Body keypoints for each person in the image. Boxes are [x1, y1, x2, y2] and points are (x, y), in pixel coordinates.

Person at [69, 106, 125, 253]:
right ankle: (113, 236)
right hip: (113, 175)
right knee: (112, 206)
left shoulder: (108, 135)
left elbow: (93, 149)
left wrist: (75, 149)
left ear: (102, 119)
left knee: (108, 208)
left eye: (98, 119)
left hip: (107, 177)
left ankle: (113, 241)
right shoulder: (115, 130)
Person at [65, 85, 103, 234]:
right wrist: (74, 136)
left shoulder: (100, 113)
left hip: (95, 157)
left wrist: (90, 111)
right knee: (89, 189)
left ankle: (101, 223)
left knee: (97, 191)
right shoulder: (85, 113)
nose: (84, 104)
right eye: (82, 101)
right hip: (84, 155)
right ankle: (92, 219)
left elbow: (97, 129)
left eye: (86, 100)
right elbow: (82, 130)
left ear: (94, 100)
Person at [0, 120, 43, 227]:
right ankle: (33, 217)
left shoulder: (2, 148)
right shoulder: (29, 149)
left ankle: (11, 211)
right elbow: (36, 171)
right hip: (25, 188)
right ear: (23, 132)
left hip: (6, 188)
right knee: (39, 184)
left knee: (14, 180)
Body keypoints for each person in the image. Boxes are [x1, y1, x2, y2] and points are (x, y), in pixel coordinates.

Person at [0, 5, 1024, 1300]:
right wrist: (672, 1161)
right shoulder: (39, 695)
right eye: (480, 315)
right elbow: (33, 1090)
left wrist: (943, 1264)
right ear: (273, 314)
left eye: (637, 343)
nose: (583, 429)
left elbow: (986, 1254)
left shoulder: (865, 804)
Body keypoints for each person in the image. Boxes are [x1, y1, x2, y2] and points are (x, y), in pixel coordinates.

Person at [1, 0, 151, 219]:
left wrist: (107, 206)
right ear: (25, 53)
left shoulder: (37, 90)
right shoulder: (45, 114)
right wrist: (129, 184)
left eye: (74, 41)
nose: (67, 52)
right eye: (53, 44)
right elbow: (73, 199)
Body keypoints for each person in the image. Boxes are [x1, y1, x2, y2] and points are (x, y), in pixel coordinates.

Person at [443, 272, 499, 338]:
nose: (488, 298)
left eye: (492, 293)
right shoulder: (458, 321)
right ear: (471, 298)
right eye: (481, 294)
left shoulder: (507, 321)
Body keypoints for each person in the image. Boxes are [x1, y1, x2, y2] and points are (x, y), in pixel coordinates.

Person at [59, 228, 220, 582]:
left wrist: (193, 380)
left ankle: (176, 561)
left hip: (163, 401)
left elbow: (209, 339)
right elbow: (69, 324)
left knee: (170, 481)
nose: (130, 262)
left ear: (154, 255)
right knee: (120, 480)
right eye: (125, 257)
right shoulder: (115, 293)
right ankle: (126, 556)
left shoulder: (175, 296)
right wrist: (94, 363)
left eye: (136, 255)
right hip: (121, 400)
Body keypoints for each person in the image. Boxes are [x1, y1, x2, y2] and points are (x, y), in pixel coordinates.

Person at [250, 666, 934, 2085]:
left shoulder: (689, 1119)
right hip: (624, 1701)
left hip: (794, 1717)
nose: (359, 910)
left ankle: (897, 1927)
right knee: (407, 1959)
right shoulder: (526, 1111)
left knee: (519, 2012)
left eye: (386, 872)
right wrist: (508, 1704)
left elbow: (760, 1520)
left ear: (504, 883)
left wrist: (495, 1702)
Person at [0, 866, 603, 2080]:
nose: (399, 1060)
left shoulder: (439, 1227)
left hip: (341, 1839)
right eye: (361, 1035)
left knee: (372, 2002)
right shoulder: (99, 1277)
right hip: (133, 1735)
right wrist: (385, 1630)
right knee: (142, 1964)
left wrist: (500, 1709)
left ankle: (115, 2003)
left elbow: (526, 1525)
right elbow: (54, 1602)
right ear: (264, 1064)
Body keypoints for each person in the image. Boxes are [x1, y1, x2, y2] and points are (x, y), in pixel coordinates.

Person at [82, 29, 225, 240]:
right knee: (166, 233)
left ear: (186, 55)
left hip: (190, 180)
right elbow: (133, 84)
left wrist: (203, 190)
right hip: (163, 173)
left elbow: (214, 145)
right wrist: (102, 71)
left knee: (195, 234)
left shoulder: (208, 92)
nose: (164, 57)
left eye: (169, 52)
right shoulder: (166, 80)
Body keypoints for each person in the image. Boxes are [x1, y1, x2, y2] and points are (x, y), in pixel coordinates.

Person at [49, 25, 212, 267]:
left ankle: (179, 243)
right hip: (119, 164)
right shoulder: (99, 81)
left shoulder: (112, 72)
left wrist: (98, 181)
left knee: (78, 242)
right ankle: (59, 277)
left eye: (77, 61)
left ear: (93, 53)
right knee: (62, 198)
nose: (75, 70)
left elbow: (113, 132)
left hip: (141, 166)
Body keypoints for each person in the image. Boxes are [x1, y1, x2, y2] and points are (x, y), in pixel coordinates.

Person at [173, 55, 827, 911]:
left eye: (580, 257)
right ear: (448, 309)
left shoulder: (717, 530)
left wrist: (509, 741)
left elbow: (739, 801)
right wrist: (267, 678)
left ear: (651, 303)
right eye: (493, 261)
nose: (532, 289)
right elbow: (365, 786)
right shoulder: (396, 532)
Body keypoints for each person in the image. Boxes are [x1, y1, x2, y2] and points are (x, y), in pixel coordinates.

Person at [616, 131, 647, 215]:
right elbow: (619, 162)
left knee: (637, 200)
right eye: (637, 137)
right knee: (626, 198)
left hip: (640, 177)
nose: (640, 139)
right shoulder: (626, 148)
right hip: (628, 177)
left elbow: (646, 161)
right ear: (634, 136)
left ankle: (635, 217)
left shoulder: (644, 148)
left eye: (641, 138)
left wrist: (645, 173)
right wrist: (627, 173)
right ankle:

—————

• TASK: The expected output is the lines from the one holding "right eye: (493, 261)" through the last line of the data, exactly as they appear, with nothing before or after.

• COMPLETED TASK:
right eye: (493, 261)
nose: (532, 289)
right elbow: (365, 786)
right shoulder: (396, 532)
Body keypoints for each person in the image. Boxes are [x1, y1, x2, y2] and points are (x, y), in pixel coordinates.

Person at [616, 131, 647, 215]:
right elbow: (619, 162)
left knee: (637, 200)
right eye: (637, 137)
right knee: (626, 198)
left hip: (640, 177)
nose: (640, 139)
right shoulder: (626, 148)
right hip: (628, 177)
left elbow: (646, 161)
right ear: (634, 136)
left ankle: (635, 217)
left shoulder: (644, 148)
left eye: (641, 138)
left wrist: (645, 173)
right wrist: (627, 173)
right ankle:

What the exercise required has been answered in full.